Weniger in ein Büro, eher in ein mit viel Kunstlicht beleuchtetes Wirtshaus in Hochfeld fühlte man sich versetzt, wenn man sich auf die von Günter Ackermann gestaltete Internetseite „kommunisten-online“ einließ. Manche Leute meinten, „kommunisten-am-rande-des-nervenzusammenbruchs“ hätte besser gepaßt.
Ich hatte das Vergnügen, Günter Ackermann persönlich zu kennen, seit 1970. Er war damals in der KPD/ML das enfant terrible, unbeherrscht, streitsüchtig.
1940 in Erfurt geboren, in der DDR Angehöriger der Volkspolizei, wechselte er unter Mitnahme seines thüringischen Akzents in die BRD. Seit Mitte der 60er Jahre wirkte er im maoistischen Zirkelwesen am Rande der kommunistischen Bewegung. In der Dauer-Farce des Sektierertums war er eine feste Größe. Bei der Gründung der KPD/ML 1968 war er dabei und gehörte dem Zentralkomitee an (sagt man). Bei den diversen Spaltungen wechselte er gelegentlich die Seiten. Dann ließ er sich in Duisburg nieder.

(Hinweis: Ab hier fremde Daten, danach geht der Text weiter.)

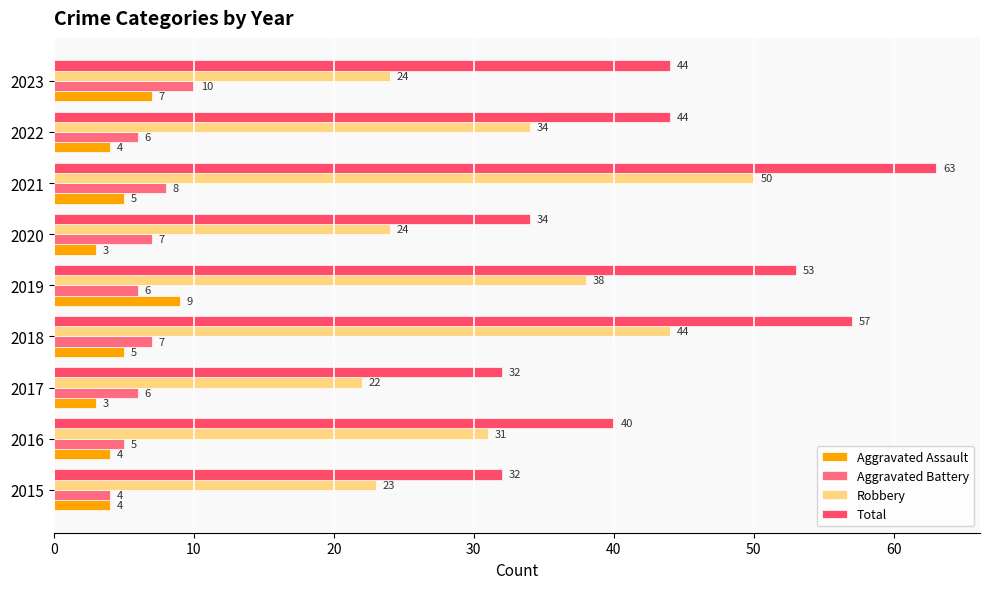

How many categories are shown in the chart?

9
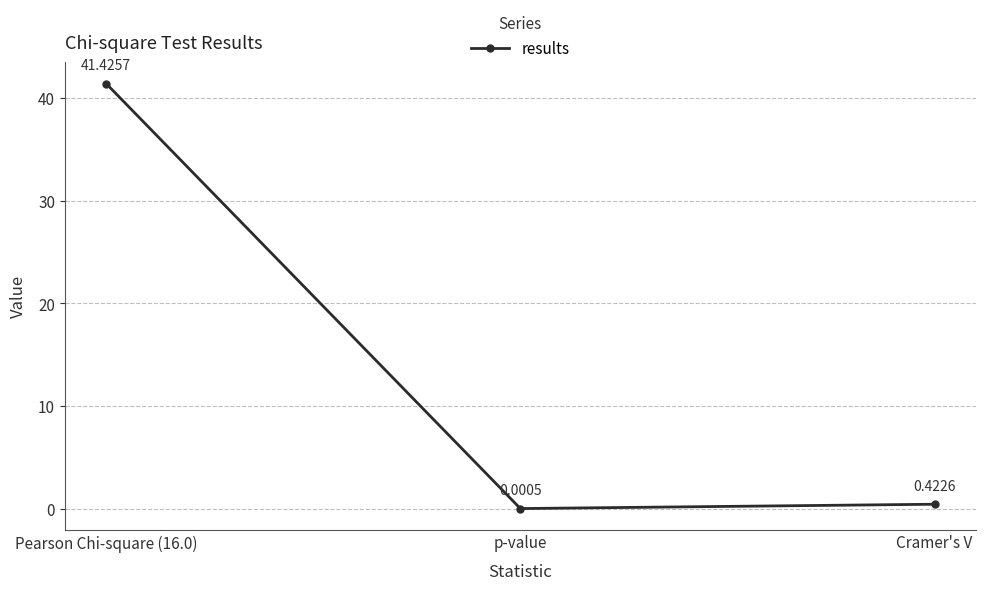

What is the sum of the values at Cramer's V and Pearson Chi-square (16.0)?

41.8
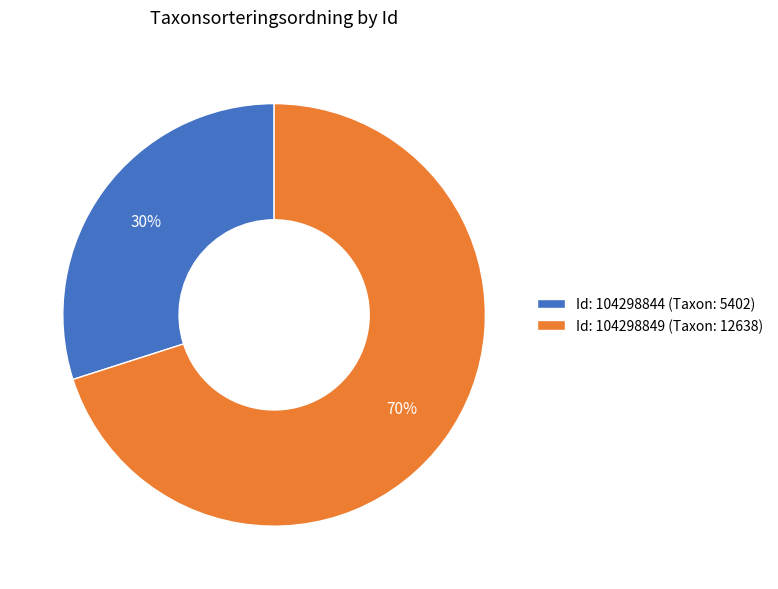

How many slices are in this pie chart?

2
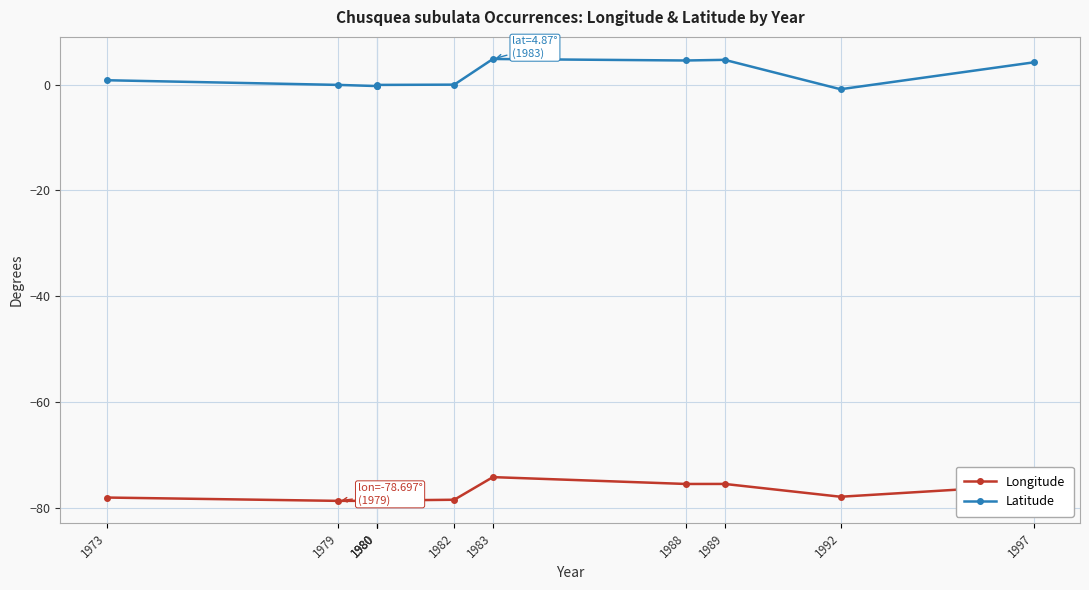

True or false: Latitude and Longitude intersect in this chart.

False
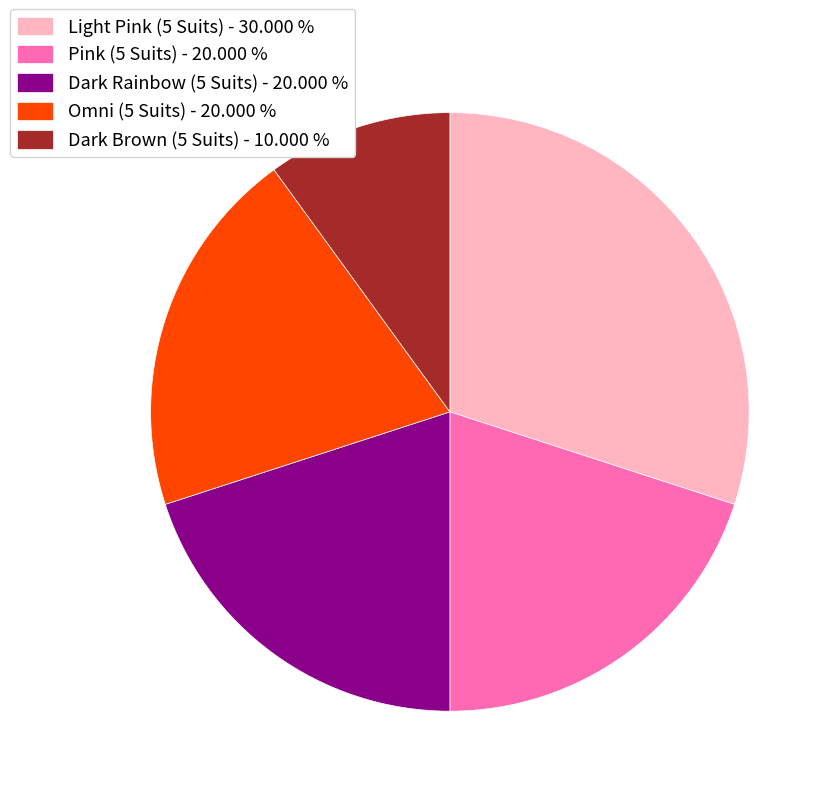

Is the sum of Omni (5 Suits) and Dark Rainbow (5 Suits) greater than half?

No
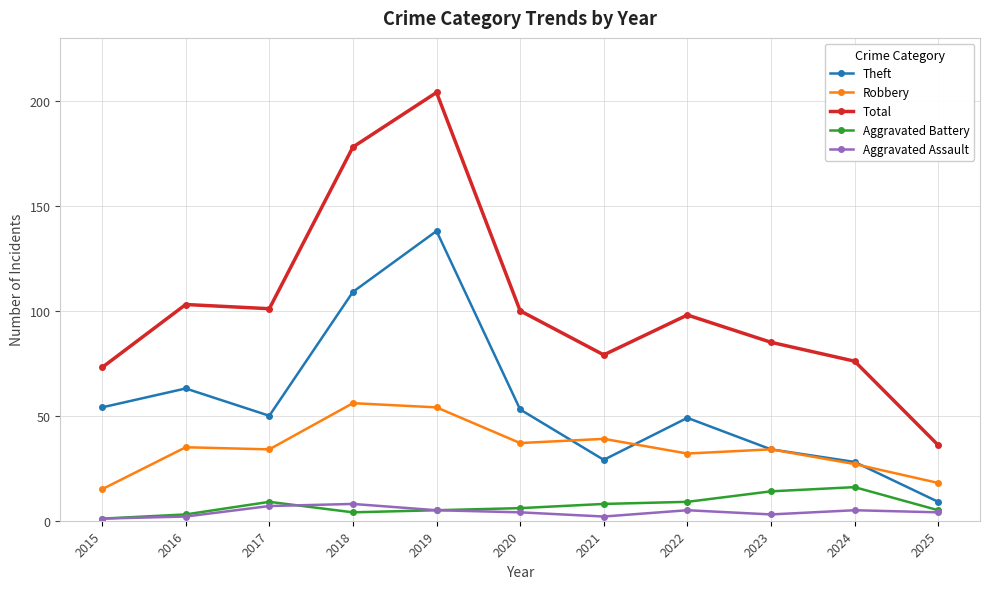

What is the value of the Aggravated Battery point at the 9th from the left?

14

Im Rotbuch-Verlag erschien ein Buch über den Mannesmann-Streik von 1973. Autor: Gerd Höhne. Das war, wie ich später erfuhr, Ackermanns Pseudonym. In dem Spielfilm „Huckinger März“ (über nämlichen Streik) spielte er eine Nebenrolle. Er tauchte dann auch gelegentlich im Eschhaus auf. Auf der Wanheimer Straße hatte er ein Schreib-Büro, wo Studenten ihre Diplomarbeiten ins Reine tippen lassen konnten.
Als die PDS in Duisburg ihren Kreisverband gründete, war er dessen Geschäftsführer (nicht, wie die Rote Fahne behauptet, Vorsitzender). Die üblichen, unvermeidlichen Streitereien führten zu seinem Rücktritt. Er zog sich auf sein Refugium „kommunisten-online“ zurück.
Ich habe Ackermann als einen durchaus freundlichen, umgänglichen Menschen in Erinnerung, erlebte ihn bei zahlreichen Veranstaltungen. Er konnte zuhören, argumentierte vernünftig und kenntnisreich. Aber wehe, wenn er in die Tasten griff! Dann wurde er mitunter vulgär bis zur Unflätigkeit.
Beim Ostermarsch sprach er mich mal an: „Du sympathisierst ja mit den Antideutschen.“ Das mußte und konnte ich richtigstellen. Seine Antwort überraschte mich: „Dann bin ich ja falsch informiert. Dann muß ich ja meine Meinung ändern.“
Ich habe daraufhin nicht mehr gegen ihn polemisiert, stattdessen es aber dem Kollegen Jakop Heinn überlassen, die Ackermann-Schoten zu protokollieren. Denn nicht allen gegenüber hat Ackermann sich so ehrenmännisch verhalten. Seine Lieblingsfeinde waren Siegfried Jäger (DISS, siehe DER METZGER 81) und Ulrich Sander (VVN, siehe DER METZGER 83 und 114). Dem, was dort darüber zu lesen war, ist nichts hinzuzufügen, und es ist nichts zurückzunehmen.
Am 26. April 2017 ist Günter Ackermann 76jähig in Mülheim gestorben.
Der Mann war unmöglich, aber auch irgendwie originell. Als Werber für die kommunistische Bewegung war er wenig von Nutzen. Aber ihre unfreiwillige Parodie ist ihm gelungen.
Irgendwie wird er uns fehlen.
Wenn Sie das sagen, dann wird es wohl so sein.